The importance of self-care in effective child welfare work was just getting lip-service. Further, the crucial insight and support that frontline workers need to better understand these children—and themselves—was not being provided. Texas officials would listen to us when they were in the midst of a crisis—like in April 2008, when they asked us to lead the mental health and assessment process after the removal of 439 children from the Yearning for Zion (YFZ) Ranch run by the Fundamentalist Church of Jesus Christ of Latter-Day Saints (FLDS) in Central Texas. The FLDS is a polygamist sect led by “prophet” Warren Jeffs. Claims had been made that children being raised in the group were being sexually abused.
That was a pretty complex—and often surreal—situation, but that’s a whole other book. Seriously, it is. Maia wrote a book with one of the key witnesses in that situation, Brent Jeffs, who is the nephew of Warren and whose account of having been sexually abused in the church by his uncle set off the series of events that led to the raid. (It’s called Lost Boy.)
In any case, Texas CPS leadership changed, and I started to feel that we were becoming part of the problem by simply rolling over every year when the proactive part of the grant was defunded. They wanted our help in crisis but didn’t want to listen to our input about how to prevent these catastrophes. By 2009, we were actively involved with child welfare systems in other states; when the call for proposals for the Texas grant came along, we didn’t apply. We were learning more about systemic change—and despite our best efforts, that Crisis Intervention and Secondary Trauma Prevention project wasn’t changing the child welfare system in Texas.
So how could we help change systems? All of these extreme and complex situations in the child welfare and mental health system where we were consulted were, to some degree, preventable. Think of each of the children described in this book and their life stories. Whether it is the parent, foster parent, therapist, case-worker, judge, FBI tactical team, pediatrician, teacher, or child psychiatrist, an awareness of the fundamentals of the brain, development, attachment, trauma, and neglect could have diverted or minimized the tragic trajectories of these children.
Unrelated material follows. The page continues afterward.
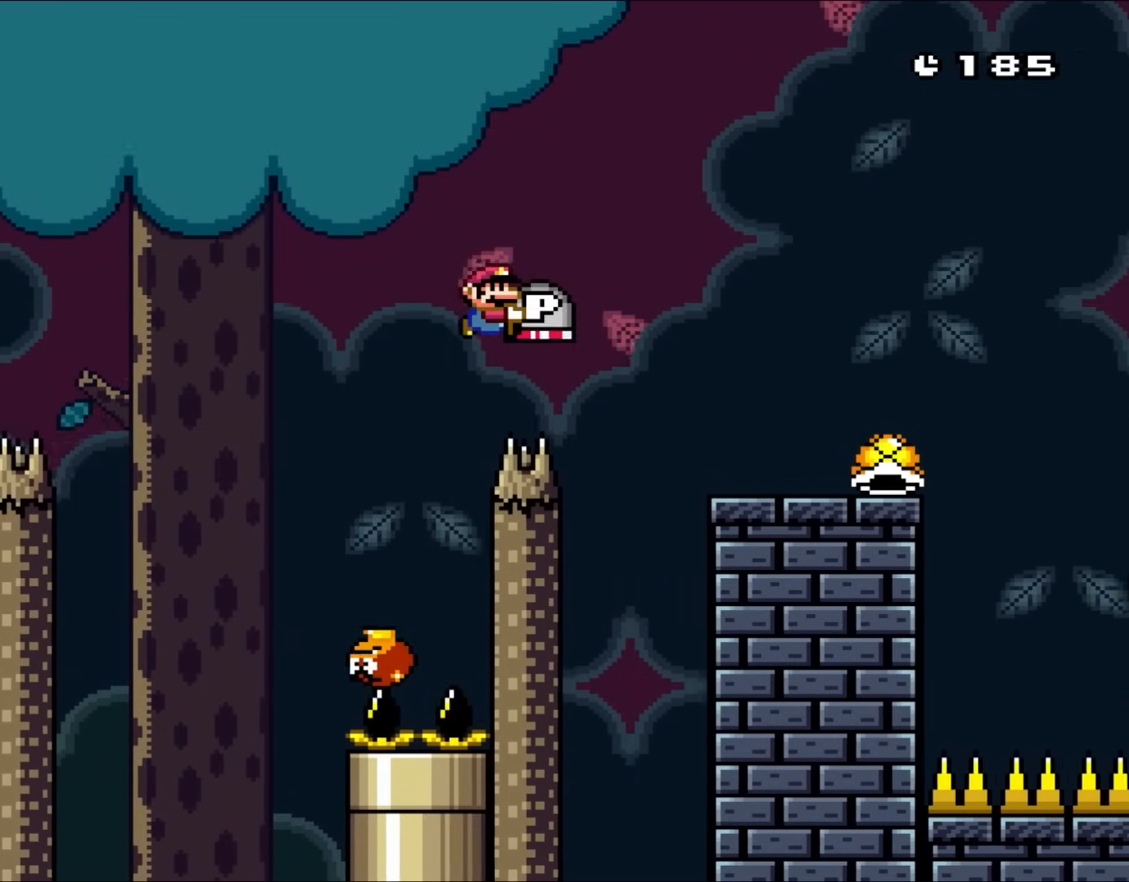
{"buttons": ["Y", "DPAD_LEFT"], "events": [[400, "B", "up"], [450, "DPAD_UP", "down"], [483, "DPAD_LEFT", "down"], [483, "DPAD_RIGHT", "up"], [483, "DPAD_UP", "up"]]}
Thus, the relentless focus of The ChildTrauma Academy has been on translation and dissemination of this content over the last thirty years.
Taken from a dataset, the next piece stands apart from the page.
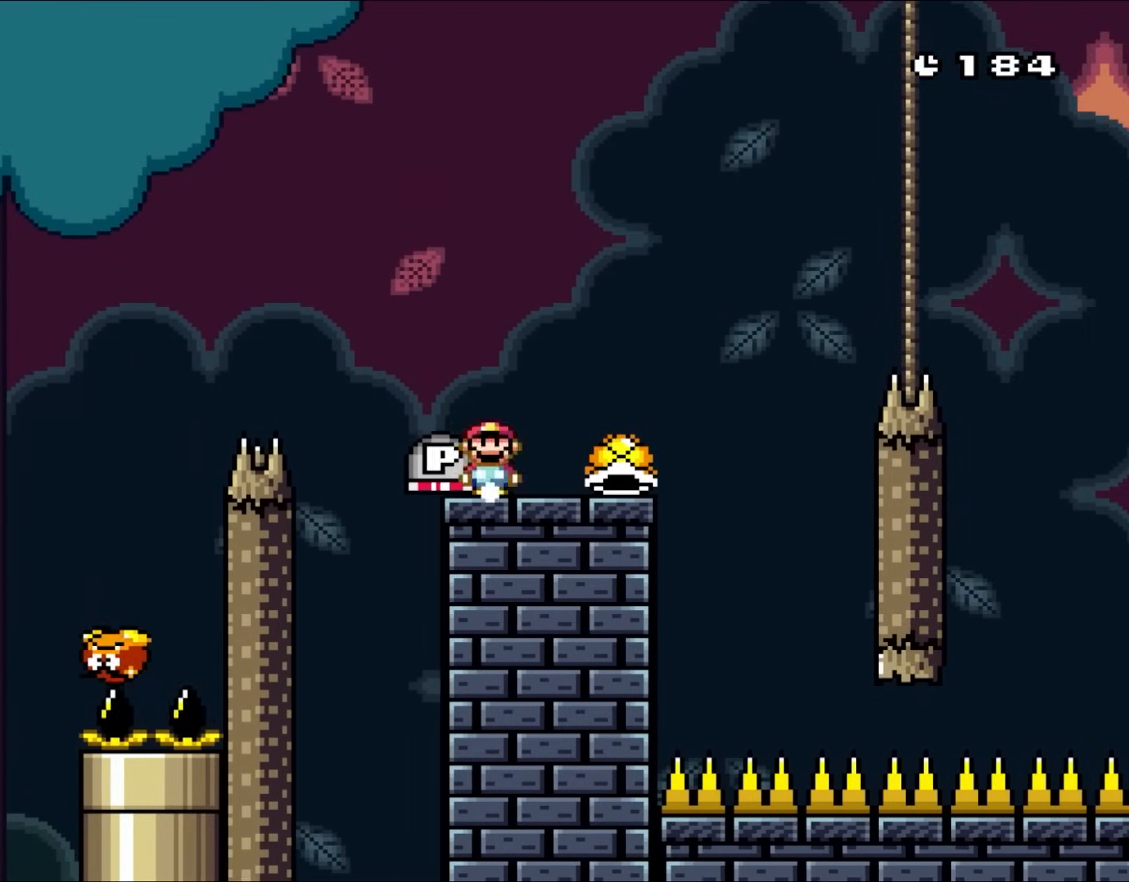
{"buttons": ["Y"], "events": [[150, "DPAD_LEFT", "up"]]}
We have much to be hopeful about in this area. We have been actively involved in the development and implementation of training and other “capacity building” projects that teach and implement the core concepts of our Neurosequential Model in multiple settings (clinical, school, juvenile justice) and for non-professional caregivers (parents, foster and adoptive parents). Over the last ten years we have developed curricula and related activities to teach these concepts to just about any profession you can think of—physicians and psychologists of all sub-specialties, social workers, nurses, occupational therapists, physical therapists, teachers, judges, parole officers, law enforcement, all the way up to the corporate and business community.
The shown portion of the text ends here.